Airbrush Temporary Tattoos
Airbrush temporary tattoos are another option. These temporary tattoos are often seen at festivals, and while they do not last as long as water transfer, many people enjoy them. Airbrush tattoos are applied when a tattoo design is sprayed on to the skin using a stencil. The paint used in this application is typically cosmetic safe alcohol-based ink. Always make sure to as the person in charge of application what kind of ink is being used before having the tattoo applied.
Henna Temporary Tattoos
Henna is a substance that has been derived from plants that is painted on the skin, staining it with a brown or sometimes orange color. Henna does not always look as realistic as other temporary tattoo types, but typically lasts up to 2 weeks. The application process requires sitting, and allowing the ink to dry for quite a while, so this application may not be best for children.
When deciding upon a henna temporary tattoo, you need to ensure that the artist is using pure henna. You want to ensure that the henna they are using is derived from plants and does not cause any allergic reaction or damaging effects.
Black Henna Temporary Tattoos
This is the kind of henna that has been seen in the news recently for leaving scarring after-effects. Black Henna contains PPD, a dye commonly used in hair coloring and is unsafe for skin. The FDA has issued many warnings urging consumers to stay away from temporary tattoos that have been discussed as Black Henna or Pre-Mixed Henna because these kinds of henna may be harmful.
There are often severe issues related to this kind of henna such as chronic inflammatory reactions, allergic reactions, and lasting skin damage. This type of henna can cause these reactions long after application. Neither black henna nor pre-mixed henna are approved for cosmetic use by the FDA and they can cause long standing damage to the skin.
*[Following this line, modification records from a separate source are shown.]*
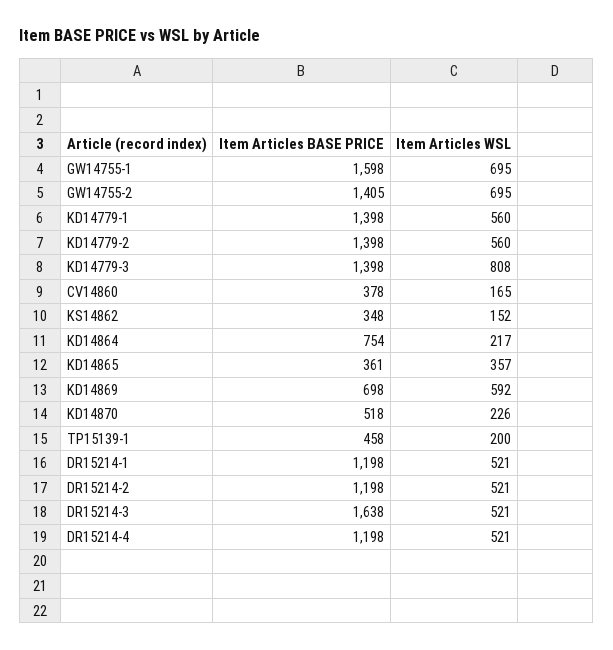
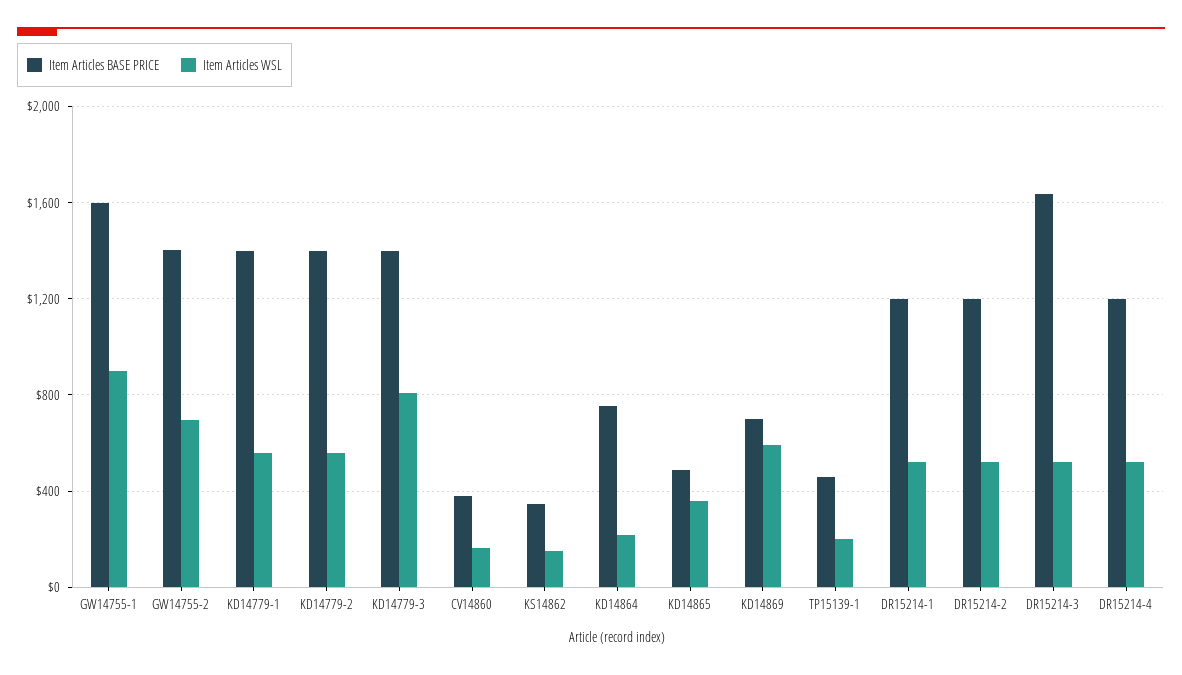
Item Articles WSL, GW14755-1: 695 -> 900
Item Articles BASE PRICE, KD14865: 361 -> 500
Item Articles BASE PRICE, KD14870: 518 -> none
Item Articles WSL, KD14870: 226 -> none

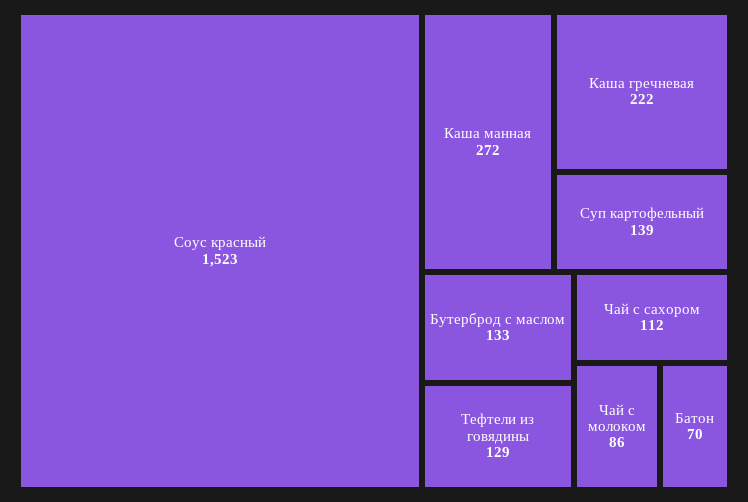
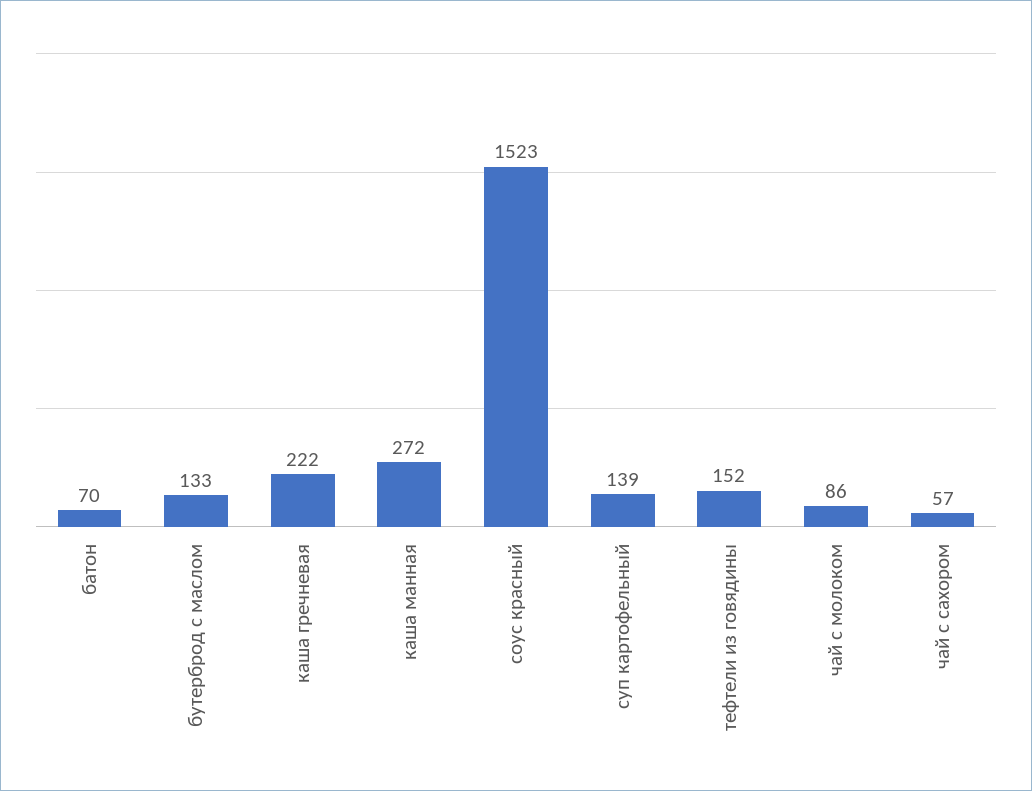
Тефтели из говядины: 129 -> 152
Чай с сахором: 112 -> 57

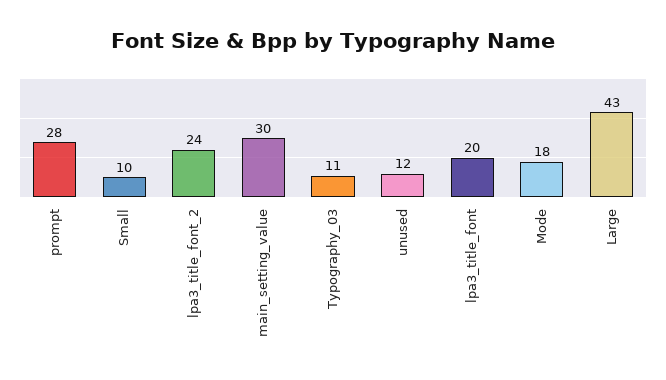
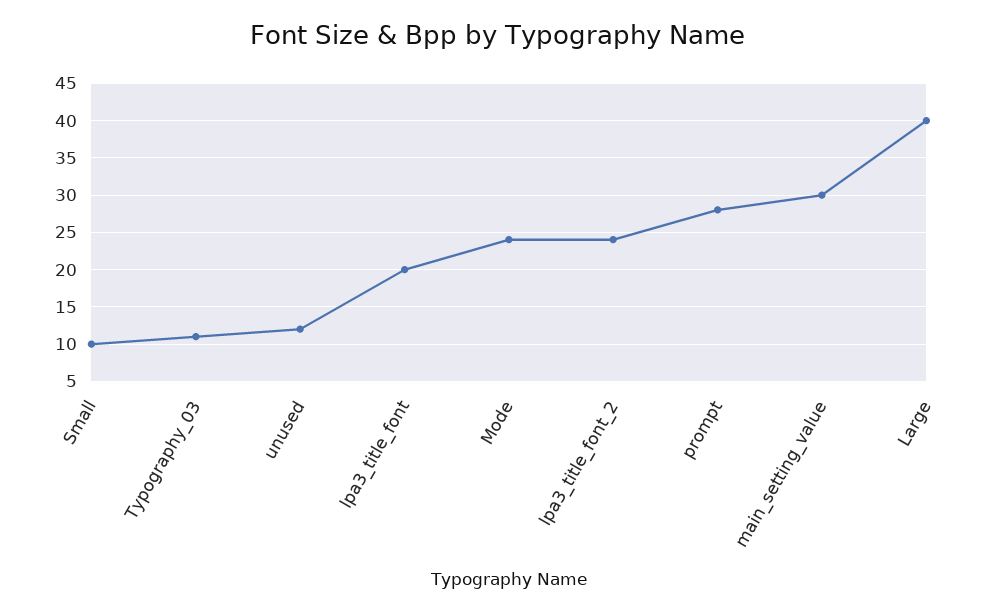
Mode: 18 -> 24
Large: 43 -> 40

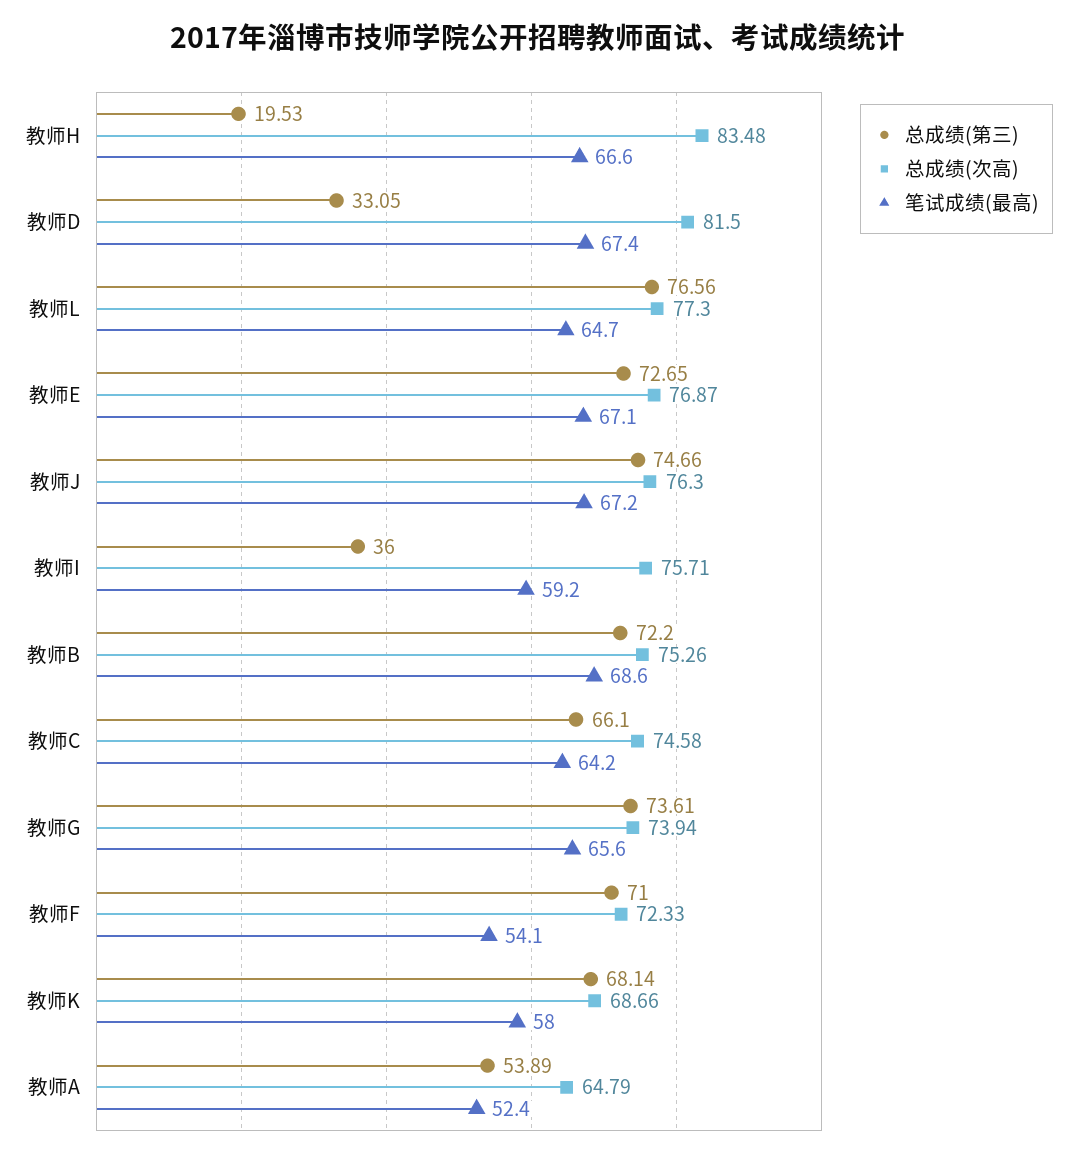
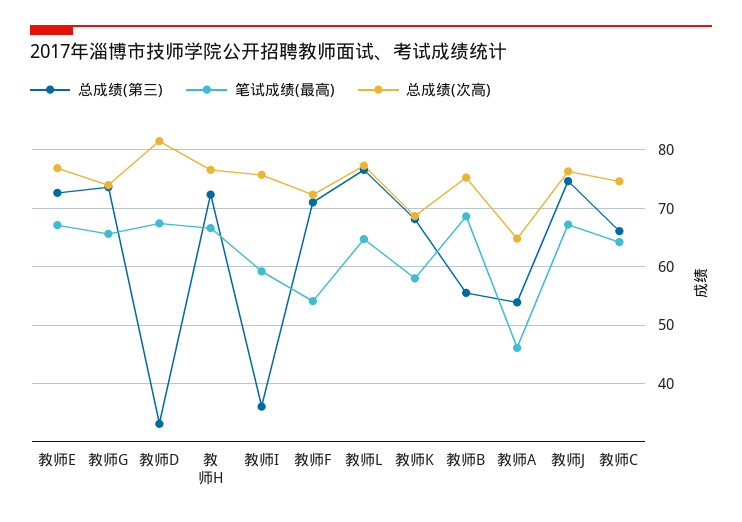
总成绩(第三), 教师H: 19.53 -> 72
总成绩(次高), 教师H: 83.48 -> 76
总成绩(第三), 教师B: 72.2 -> 56
笔试成绩(最高), 教师A: 52.4 -> 46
How do I keep my family safe?
The best thing to do for your family when it comes to temporary tattoos is research. Make sure you are familiar with the ingredients in whatever application you choose. It is also important to make sure that you are getting your tattoos from a reputable source. The FDA does not specifically certify temporary tattoos, but it does certify the ingredients used to make them as safe.